## PROMPT
Which lines of the records contain the string "that"? Copy out each of those lines, and treat uppercase and lowercase letters as different.

— start of DATASET ENTRIES —

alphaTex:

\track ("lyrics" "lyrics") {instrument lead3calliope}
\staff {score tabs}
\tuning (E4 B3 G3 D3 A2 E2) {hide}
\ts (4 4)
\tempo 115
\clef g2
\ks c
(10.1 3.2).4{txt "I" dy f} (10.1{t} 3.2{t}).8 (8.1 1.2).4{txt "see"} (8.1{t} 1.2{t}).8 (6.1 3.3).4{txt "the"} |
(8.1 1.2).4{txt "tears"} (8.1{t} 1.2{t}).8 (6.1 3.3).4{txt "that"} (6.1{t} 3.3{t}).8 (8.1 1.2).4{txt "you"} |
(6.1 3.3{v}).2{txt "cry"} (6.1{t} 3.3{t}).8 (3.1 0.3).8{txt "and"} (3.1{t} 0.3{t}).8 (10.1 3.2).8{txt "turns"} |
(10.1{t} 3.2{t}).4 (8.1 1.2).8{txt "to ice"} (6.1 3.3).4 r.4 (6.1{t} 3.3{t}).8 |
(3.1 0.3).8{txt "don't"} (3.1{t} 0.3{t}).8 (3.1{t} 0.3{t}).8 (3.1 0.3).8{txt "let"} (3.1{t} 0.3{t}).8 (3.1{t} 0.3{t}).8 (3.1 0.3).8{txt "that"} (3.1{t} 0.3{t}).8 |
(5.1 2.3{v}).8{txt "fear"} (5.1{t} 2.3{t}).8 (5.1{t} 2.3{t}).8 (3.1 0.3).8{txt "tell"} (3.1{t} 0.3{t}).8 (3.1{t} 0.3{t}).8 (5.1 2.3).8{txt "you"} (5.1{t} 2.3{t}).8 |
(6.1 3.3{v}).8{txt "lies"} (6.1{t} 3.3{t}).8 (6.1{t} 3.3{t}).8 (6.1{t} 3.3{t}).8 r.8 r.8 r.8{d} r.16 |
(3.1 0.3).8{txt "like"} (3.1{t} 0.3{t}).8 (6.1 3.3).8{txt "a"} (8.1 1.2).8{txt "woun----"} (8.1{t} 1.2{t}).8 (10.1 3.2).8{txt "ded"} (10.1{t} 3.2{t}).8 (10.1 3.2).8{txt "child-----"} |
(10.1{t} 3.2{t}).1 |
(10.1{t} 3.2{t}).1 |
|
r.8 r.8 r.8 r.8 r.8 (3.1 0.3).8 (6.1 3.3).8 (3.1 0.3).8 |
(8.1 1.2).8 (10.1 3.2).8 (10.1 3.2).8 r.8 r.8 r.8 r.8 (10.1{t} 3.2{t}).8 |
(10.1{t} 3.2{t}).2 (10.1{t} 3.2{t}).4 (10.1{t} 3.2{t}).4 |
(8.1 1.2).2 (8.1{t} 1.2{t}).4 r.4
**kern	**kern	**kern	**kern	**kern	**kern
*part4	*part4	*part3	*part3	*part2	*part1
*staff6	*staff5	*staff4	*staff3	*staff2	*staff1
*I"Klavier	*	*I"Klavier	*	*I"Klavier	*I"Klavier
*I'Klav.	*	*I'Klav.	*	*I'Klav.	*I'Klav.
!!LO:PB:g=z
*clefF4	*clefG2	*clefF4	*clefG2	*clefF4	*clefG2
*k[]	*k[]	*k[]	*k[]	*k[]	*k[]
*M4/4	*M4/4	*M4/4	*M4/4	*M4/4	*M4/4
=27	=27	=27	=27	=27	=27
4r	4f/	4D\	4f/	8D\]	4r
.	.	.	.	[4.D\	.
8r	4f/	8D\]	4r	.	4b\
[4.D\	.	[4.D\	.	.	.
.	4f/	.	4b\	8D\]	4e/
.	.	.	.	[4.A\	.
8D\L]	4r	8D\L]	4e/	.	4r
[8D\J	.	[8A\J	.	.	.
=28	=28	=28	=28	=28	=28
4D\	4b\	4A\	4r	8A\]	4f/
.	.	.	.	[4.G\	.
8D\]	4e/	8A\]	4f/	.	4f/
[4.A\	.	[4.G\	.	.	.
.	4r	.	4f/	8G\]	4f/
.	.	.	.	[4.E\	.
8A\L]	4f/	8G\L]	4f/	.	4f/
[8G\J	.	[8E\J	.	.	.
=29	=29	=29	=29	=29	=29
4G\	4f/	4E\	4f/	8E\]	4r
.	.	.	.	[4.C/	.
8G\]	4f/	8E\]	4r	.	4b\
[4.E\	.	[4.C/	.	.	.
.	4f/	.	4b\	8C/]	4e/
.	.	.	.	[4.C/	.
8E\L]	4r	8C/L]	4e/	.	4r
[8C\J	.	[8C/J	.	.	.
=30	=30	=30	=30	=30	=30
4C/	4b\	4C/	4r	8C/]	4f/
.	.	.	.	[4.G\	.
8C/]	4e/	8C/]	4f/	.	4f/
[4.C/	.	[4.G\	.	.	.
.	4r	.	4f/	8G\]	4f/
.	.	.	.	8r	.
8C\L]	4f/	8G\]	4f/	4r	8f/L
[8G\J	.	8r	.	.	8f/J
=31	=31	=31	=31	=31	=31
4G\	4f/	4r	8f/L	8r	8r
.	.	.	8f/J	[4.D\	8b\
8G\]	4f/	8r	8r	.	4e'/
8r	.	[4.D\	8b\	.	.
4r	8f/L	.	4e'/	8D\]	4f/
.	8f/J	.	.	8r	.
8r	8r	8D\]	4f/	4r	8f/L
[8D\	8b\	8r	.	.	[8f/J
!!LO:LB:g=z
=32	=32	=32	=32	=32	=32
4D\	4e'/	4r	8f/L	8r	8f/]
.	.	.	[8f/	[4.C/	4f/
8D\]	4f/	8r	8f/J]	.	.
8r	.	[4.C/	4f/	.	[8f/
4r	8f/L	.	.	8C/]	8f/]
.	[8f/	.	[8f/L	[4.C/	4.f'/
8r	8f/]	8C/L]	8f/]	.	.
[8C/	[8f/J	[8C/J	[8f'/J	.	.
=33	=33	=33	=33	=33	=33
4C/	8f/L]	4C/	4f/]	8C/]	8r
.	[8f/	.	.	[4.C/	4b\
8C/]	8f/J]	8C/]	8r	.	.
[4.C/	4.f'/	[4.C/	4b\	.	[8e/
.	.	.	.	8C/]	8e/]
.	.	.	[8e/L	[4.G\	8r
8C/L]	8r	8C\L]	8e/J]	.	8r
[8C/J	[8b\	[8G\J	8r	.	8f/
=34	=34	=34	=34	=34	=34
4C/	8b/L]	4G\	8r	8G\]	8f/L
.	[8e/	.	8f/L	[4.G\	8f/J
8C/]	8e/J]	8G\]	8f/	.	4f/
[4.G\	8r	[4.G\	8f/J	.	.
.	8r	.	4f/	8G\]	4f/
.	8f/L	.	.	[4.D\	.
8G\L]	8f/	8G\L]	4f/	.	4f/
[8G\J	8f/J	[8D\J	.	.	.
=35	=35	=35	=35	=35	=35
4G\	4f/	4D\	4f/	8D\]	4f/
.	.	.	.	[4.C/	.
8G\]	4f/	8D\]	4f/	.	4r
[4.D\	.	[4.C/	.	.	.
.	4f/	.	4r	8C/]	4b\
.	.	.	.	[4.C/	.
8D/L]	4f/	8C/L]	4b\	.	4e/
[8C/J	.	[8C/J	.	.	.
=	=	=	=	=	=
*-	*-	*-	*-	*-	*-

— end of DATASET ENTRIES —

## SOLUTION TO THIS EXERCISE
(8.1 1.2).4{txt "tears"} (8.1{t} 1.2{t}).8 (6.1 3.3).4{txt "that"} (6.1{t} 3.3{t}).8 (8.1 1.2).4{txt "you"} |
(3.1 0.3).8{txt "don't"} (3.1{t} 0.3{t}).8 (3.1{t} 0.3{t}).8 (3.1 0.3).8{txt "let"} (3.1{t} 0.3{t}).8 (3.1{t} 0.3{t}).8 (3.1 0.3).8{txt "that"} (3.1{t} 0.3{t}).8 |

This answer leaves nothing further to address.